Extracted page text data
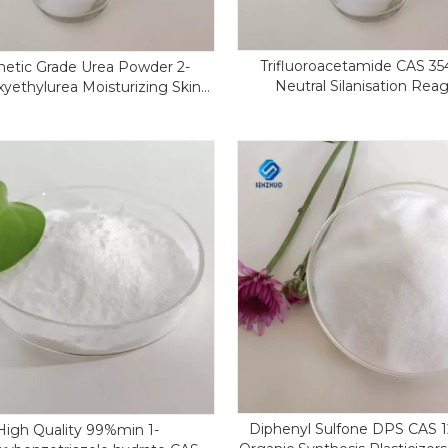
Trifluoroacetamide CAS 35
etic Grade Urea Powder 2-
Neutral Silanisation Rea
yethylurea Moisturizing Skin
S 2078-71-9 Hydroxyethyl Urea
Diphenyl Sulfone DPS CAS 1
High Quality 99%min 1-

EXERCISE
Would you give the data above again word for word, minus the pictures?

THE COMPLETED TASK
Trifluoroacetamide CAS 35
etic Grade Urea Powder 2-
Neutral Silanisation Rea
yethylurea Moisturizing Skin
S 2078-71-9 Hydroxyethyl Urea
Diphenyl Sulfone DPS CAS 1
High Quality 99%min 1-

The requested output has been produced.